Unresolved bug in PR2.

Linus Upson lupson at via.net
Sun Mar 12 11:57:04 PST 1995


gwh at spiders.com (Gene W Homicki) writes:
> *** Problem #1b
>
> If I have the following HTML:
> ------------------------------------------------------------
> <textarea name="text1" ROWS=10 COLS=60>
> <STRONG>THIS IS A TEST</STRONG>
> <UL>
>   <LI>List item 1
>   <LI>List Item 2
> </UL>
> </TEXTAREA>
> ------------------------------------------------------------

This is bad html.  You really want to do:

<TEXTAREA name="text1" ROWS=10 COLS=60>
&lt;STRONG&gt;THIS IS A TEST&lt;/STRONG&gt;
&lt;UL&gt;
  &lt;LI&gt;List item 1
  &lt;LI&gt;List Item 2
&lt;/UL&gt;
</TEXTAREA>

There are four special characters which need to be "escaped" in  
html because they are used for markup:

<  ...  &lt;    or  &#60;
>  ...  &gt;    or  &#62;
&  ...  &amp;   or  &#38;
"  ...  &quot;  or  &#34;

Check out the html 2.0 spec on http://www.w3.org/ (or should I  
write <URL:http://www.w3.org/> ?-)

On a related issue, a problem I've been having with every browser,  
not just OmniWeb, is that nobody is consistent when these markup  
characters need to be escaped!  In general nobody seems to agree  
when you can use character entities and numerical character  
references.  How do you put a double quote in a text field?

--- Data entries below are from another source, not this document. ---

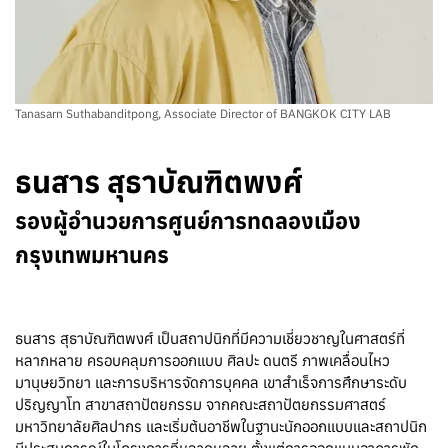
Tanasarn Suthabanditpong, Associate Director of BANGKOK CITY LAB
ธนสาร สุธาบัณฑิตพงศ์
รองผู้อำนวยการศูนย์การทดลองเมือง
กรุงเทพมหานคร
ธนสาร สุธาบัณฑิตพงศ์ เป็นสถาปนิกที่มีความเชี่ยวชาญในศาสตร์ที่
หลากหลาย ครอบคลุมการออกแบบ ศิลปะ ดนตรี ภาพเคลื่อนไหว
มานุษยวิทยา และการบริหารจัดการบุคคล เขาสำเร็จการศึกษาระดับ
ปริญญาโท สาขาสถาปัตยกรรม จากคณะสถาปัตยกรรมศาสตร์
มหาวิทยาลัยศิลปากร และเริ่มต้นอาชีพในฐานะนักออกแบบและสถาปนิก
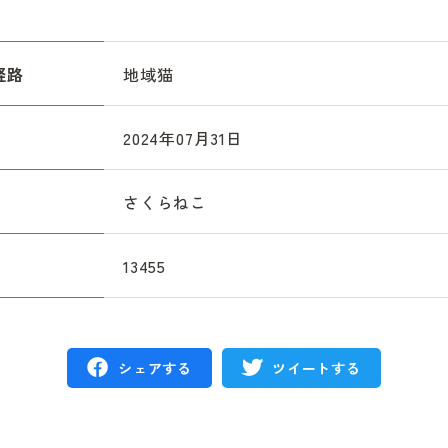
経路
地域猫
2024年07月31日
さくらねこ
13455
シェアする
ツイートする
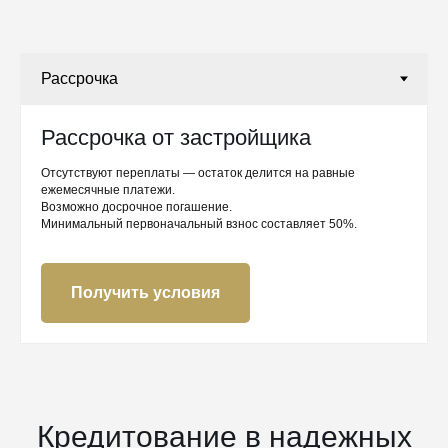
Рассрочка от застройщика
Отсутствуют переплаты — остаток делится на равные
ежемесячные платежи.
Возможно досрочное погашение.
Минимальный первоначальный взнос составляет 50%.
Получить условия
Кредитование в надежных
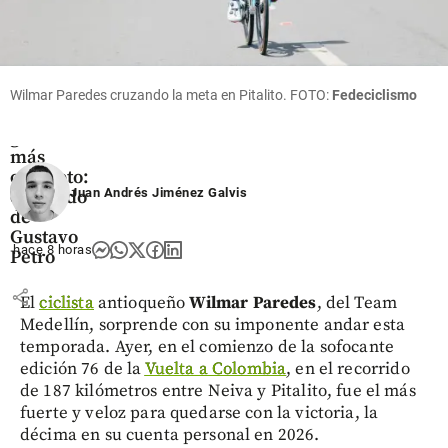
Columnistas
Wilmar Paredes cruzando la meta en Pitalito. FOTO:
Fedeciclismo
El
gobierno
más
corrupto:
Juan Andrés Jiménez Galvis
el legado
de
Gustavo
hace 8 horas
Petro
share
El
ciclista
antioqueño
Wilmar Paredes
, del Team
Medellín, sorprende con su imponente andar esta
temporada. Ayer, en el comienzo de la sofocante
edición 76 de la
Vuelta a Colombia
, en el recorrido
de 187 kilómetros entre Neiva y Pitalito, fue el más
fuerte y veloz para quedarse con la victoria, la
décima en su cuenta personal en 2026.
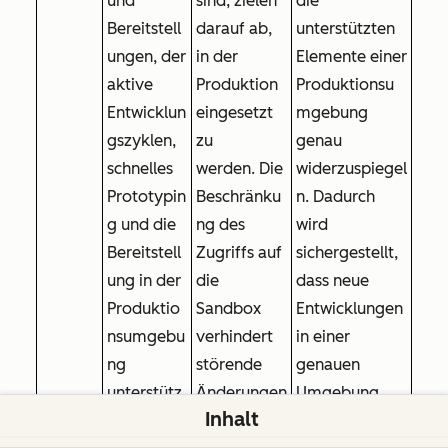
und
sind, zielen
die
Bereitstell
darauf ab,
unterstützten
ungen, der
in der
Elemente einer
aktive
Produktion
Produktionsu
Entwicklun
eingesetzt
mgebung
gszyklen,
zu
genau
schnelles
werden. Die
widerzuspiegel
Prototypin
Beschränku
n. Dadurch
g und die
ng des
wird
Bereitstell
Zugriffs auf
sichergestellt,
ung in der
die
dass neue
Produktio
Sandbox
Entwicklungen
nsumgebu
verhindert
in einer
ng
störende
genauen
unterstütz
Änderungen
Umgebung
Inhalt
t.
, die sich auf
stattfinden (z.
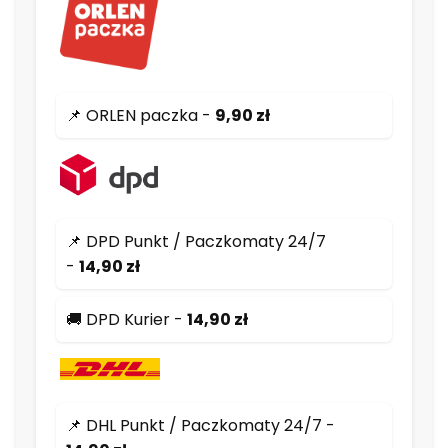
📌 ORLEN paczka -
9,90 zł
📌 DPD Punkt / Paczkomaty 24/7
-
14,90 zł
🚚 DPD Kurier -
14,90 zł
📌 DHL Punkt / Paczkomaty 24/7 -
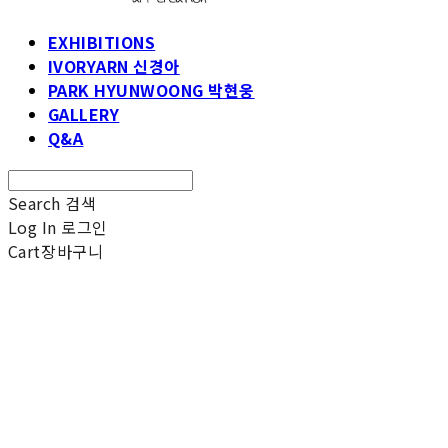
EXHIBITIONS
IVORYARN 신경아
PARK HYUNWOONG 박현웅
GALLERY
Q&A
Search
검색
Log In
로그인
Cart
장바구니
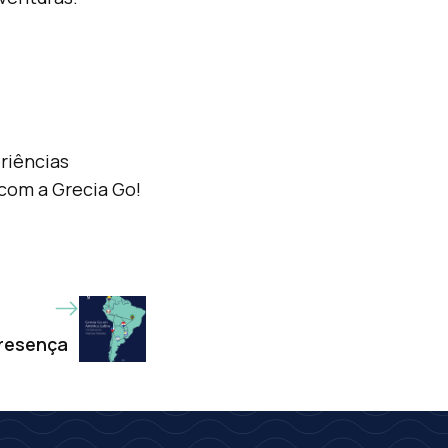
riências
 com a Grecia Go!
resença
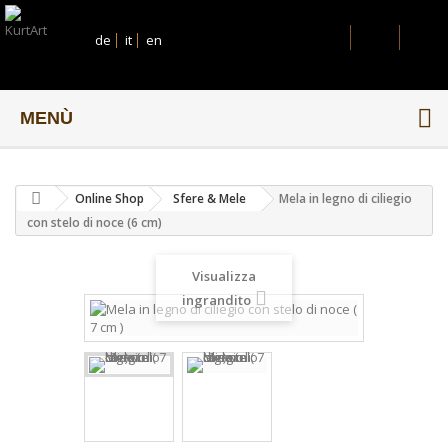
de
it
en
MENÙ
Online Shop
Sfere & Mele
Mela in legno di ciliegio
con stelo di noce (6 cm)
Visualizza
ingrandito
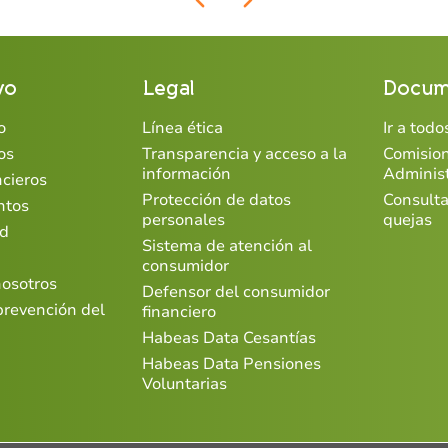
vo
Legal
Docum
o
Línea ética
Ir a tod
os
Transparencia y acceso a la
Comisio
información
Adminis
ncieros
Protección de datos
Consulta
ntos
personales
quejas
ad
Sistema de atención al
consumidor
nosotros
Defensor del consumidor
prevención del
financiero
Habeas Data Cesantías
Habeas Data Pensiones
Voluntarias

<input name="fieldName" type="text" value="A Double Quote &quot;">

This works in OmniWeb, but in some browsers it just can't be done.   
Another important example is how do you put an ampersand in an  
href?

<a href="someURI?key1=value1&amp;key2=value2">

This doesn't work in most browsers, including OmniWeb.  OmniWeb  
does work if you just drop in a naked &, but that doesn't work in  
other browsers.

Does anybody know what the true religion is on these issues?